▶ _TASK BRIEF_:
All that should be output is the block of lines below from the line with "Document page, 2001x1125 pixels." to the line with "Page size: 2001x1125.", both included, exactly as written.
══ SOURCE DATA ══
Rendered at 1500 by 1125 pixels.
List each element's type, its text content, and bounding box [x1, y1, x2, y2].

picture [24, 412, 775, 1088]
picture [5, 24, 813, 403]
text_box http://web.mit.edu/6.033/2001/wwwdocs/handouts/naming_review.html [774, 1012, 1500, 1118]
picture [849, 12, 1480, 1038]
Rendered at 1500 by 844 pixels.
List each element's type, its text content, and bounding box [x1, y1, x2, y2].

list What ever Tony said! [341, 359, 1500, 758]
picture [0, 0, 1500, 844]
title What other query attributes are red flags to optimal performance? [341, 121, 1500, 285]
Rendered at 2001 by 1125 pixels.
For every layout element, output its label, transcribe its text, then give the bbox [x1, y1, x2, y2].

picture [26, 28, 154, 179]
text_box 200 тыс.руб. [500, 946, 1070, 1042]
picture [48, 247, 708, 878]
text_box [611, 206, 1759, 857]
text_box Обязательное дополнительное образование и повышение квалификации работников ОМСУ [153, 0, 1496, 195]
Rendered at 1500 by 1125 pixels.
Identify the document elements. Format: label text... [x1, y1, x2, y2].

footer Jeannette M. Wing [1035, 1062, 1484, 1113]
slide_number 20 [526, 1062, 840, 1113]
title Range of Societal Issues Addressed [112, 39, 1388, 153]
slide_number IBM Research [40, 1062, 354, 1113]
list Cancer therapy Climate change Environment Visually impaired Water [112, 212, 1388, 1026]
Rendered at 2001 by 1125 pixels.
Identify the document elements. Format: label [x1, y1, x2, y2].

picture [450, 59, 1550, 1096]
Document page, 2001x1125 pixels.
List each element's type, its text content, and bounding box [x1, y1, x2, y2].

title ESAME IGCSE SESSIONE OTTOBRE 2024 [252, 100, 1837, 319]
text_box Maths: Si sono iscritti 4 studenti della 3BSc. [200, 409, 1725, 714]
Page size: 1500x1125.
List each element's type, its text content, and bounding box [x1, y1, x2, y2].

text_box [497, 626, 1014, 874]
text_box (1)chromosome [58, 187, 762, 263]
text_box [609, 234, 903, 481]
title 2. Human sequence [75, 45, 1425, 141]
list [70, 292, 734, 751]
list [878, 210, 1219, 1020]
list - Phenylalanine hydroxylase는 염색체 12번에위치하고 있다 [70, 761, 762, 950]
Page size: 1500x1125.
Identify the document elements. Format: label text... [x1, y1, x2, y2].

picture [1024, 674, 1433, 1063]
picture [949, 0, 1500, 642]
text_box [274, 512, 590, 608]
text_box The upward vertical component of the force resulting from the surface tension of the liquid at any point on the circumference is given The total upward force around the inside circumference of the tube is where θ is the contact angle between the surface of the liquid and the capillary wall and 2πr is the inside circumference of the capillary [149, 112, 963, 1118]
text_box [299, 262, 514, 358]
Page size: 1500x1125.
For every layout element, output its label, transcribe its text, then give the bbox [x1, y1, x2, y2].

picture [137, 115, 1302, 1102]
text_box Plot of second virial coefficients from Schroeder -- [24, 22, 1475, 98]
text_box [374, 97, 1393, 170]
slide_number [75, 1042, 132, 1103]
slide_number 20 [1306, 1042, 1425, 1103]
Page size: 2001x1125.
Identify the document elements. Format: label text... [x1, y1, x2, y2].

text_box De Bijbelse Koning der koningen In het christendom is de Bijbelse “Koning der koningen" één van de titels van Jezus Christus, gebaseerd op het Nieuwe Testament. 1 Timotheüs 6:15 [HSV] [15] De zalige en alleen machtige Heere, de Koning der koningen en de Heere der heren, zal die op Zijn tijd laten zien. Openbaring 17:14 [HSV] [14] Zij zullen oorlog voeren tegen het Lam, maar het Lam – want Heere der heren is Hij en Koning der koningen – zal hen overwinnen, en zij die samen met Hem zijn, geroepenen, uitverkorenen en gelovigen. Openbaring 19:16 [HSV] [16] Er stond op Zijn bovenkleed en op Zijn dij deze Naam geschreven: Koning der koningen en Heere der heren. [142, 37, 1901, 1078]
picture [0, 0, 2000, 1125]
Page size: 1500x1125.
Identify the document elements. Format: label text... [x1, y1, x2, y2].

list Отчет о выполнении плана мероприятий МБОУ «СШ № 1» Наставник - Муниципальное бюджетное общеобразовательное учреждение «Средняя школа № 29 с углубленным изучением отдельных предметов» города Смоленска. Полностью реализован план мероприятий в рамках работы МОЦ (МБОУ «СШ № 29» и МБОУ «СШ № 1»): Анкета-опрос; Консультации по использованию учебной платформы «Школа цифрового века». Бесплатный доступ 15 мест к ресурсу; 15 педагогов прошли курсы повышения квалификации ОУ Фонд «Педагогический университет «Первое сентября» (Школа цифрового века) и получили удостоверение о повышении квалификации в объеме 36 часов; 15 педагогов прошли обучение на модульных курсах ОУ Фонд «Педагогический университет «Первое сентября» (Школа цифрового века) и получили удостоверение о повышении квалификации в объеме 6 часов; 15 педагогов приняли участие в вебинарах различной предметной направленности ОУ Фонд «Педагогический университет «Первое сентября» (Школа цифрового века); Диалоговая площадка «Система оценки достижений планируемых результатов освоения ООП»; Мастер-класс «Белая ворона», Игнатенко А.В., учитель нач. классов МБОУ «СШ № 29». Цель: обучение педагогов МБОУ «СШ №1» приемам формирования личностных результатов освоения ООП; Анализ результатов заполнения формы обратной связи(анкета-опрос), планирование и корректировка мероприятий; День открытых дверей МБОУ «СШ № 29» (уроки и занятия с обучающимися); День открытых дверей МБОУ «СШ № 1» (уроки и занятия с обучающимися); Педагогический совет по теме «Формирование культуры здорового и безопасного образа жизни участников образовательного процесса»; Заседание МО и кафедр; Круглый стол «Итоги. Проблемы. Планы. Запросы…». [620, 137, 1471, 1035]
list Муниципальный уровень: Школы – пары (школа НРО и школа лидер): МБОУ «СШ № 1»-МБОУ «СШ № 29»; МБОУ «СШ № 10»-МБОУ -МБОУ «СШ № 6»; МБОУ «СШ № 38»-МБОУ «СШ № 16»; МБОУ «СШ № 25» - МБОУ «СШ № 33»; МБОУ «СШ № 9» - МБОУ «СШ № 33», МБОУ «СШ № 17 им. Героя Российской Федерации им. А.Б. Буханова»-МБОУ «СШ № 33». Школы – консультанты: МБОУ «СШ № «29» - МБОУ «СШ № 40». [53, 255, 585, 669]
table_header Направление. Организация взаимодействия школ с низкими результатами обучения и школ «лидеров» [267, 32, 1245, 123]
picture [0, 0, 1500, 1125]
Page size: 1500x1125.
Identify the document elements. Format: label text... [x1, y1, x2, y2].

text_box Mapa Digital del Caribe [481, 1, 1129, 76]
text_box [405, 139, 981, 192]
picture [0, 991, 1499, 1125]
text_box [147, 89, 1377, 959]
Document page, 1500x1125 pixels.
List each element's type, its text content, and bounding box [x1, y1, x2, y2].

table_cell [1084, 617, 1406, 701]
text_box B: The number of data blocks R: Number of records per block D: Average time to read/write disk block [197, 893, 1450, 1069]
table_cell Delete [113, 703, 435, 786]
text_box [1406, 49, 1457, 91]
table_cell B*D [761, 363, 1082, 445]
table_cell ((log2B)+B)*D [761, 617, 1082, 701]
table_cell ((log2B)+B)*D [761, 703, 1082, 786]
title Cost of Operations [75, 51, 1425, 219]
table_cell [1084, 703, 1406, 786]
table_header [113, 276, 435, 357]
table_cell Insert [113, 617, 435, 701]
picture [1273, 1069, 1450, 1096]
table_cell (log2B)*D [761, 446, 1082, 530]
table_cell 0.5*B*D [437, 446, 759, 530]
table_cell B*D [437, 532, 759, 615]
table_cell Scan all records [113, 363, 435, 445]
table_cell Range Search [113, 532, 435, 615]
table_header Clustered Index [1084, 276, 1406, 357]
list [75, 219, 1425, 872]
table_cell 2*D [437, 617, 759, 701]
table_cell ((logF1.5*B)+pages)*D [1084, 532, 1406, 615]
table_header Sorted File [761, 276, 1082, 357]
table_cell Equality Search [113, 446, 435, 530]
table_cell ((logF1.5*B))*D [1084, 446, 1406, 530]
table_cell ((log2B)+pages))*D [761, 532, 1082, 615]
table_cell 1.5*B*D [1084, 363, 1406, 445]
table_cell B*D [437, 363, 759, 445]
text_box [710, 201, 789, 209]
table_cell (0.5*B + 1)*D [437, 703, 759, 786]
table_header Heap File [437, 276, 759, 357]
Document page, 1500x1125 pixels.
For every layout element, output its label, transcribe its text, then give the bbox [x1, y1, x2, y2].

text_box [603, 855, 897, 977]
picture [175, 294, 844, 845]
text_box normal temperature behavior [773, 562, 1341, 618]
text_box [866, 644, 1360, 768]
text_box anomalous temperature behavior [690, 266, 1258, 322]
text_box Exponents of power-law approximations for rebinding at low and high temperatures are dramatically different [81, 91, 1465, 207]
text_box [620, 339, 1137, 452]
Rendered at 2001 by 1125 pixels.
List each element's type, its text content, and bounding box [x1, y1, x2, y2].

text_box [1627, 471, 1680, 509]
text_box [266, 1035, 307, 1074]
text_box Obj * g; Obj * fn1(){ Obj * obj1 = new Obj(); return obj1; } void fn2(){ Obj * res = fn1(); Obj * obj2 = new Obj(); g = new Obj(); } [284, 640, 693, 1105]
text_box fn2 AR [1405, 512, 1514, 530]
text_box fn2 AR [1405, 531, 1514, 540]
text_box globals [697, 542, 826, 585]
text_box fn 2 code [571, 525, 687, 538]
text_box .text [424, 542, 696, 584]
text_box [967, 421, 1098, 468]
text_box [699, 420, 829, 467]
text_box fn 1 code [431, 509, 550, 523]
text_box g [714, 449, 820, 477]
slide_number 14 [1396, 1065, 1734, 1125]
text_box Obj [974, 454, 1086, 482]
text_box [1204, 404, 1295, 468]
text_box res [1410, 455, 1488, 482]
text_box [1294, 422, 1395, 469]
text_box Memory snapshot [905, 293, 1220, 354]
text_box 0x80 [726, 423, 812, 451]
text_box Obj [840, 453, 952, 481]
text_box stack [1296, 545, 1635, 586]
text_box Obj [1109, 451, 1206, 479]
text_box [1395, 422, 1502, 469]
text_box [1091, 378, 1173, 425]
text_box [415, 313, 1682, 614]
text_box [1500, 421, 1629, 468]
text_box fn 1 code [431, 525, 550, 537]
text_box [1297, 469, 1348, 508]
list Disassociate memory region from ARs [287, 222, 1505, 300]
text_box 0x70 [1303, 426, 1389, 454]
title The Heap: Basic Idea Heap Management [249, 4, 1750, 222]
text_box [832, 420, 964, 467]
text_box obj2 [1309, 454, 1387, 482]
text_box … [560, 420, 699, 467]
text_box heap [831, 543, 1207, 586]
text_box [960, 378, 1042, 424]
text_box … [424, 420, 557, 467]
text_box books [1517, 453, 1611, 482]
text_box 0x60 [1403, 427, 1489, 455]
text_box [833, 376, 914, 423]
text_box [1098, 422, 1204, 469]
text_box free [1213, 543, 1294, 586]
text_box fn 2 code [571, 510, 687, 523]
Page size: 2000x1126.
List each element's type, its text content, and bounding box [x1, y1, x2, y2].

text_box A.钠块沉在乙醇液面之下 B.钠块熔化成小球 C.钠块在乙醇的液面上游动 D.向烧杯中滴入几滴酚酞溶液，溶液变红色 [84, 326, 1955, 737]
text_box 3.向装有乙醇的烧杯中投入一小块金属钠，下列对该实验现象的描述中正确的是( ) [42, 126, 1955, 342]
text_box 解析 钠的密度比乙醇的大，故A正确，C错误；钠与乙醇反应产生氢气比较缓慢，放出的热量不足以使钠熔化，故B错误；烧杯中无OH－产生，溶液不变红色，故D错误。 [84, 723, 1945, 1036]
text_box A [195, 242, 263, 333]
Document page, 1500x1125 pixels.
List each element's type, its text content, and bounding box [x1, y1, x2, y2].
═══
▶ _SOLVED EXERCISE_:
Document page, 2001x1125 pixels.
List each element's type, its text content, and bounding box [x1, y1, x2, y2].

title ESAME IGCSE SESSIONE OTTOBRE 2024 [252, 100, 1837, 319]
text_box Maths: Si sono iscritti 4 studenti della 3BSc. [200, 409, 1725, 714]
Page size: 1500x1125.
List each element's type, its text content, and bounding box [x1, y1, x2, y2].

text_box [497, 626, 1014, 874]
text_box (1)chromosome [58, 187, 762, 263]
text_box [609, 234, 903, 481]
title 2. Human sequence [75, 45, 1425, 141]
list [70, 292, 734, 751]
list [878, 210, 1219, 1020]
list - Phenylalanine hydroxylase는 염색체 12번에위치하고 있다 [70, 761, 762, 950]
Page size: 1500x1125.
Identify the document elements. Format: label text... [x1, y1, x2, y2].

picture [1024, 674, 1433, 1063]
picture [949, 0, 1500, 642]
text_box [274, 512, 590, 608]
text_box The upward vertical component of the force resulting from the surface tension of the liquid at any point on the circumference is given The total upward force around the inside circumference of the tube is where θ is the contact angle between the surface of the liquid and the capillary wall and 2πr is the inside circumference of the capillary [149, 112, 963, 1118]
text_box [299, 262, 514, 358]
Page size: 1500x1125.
For every layout element, output its label, transcribe its text, then give the bbox [x1, y1, x2, y2].

picture [137, 115, 1302, 1102]
text_box Plot of second virial coefficients from Schroeder -- [24, 22, 1475, 98]
text_box [374, 97, 1393, 170]
slide_number [75, 1042, 132, 1103]
slide_number 20 [1306, 1042, 1425, 1103]
Page size: 2001x1125.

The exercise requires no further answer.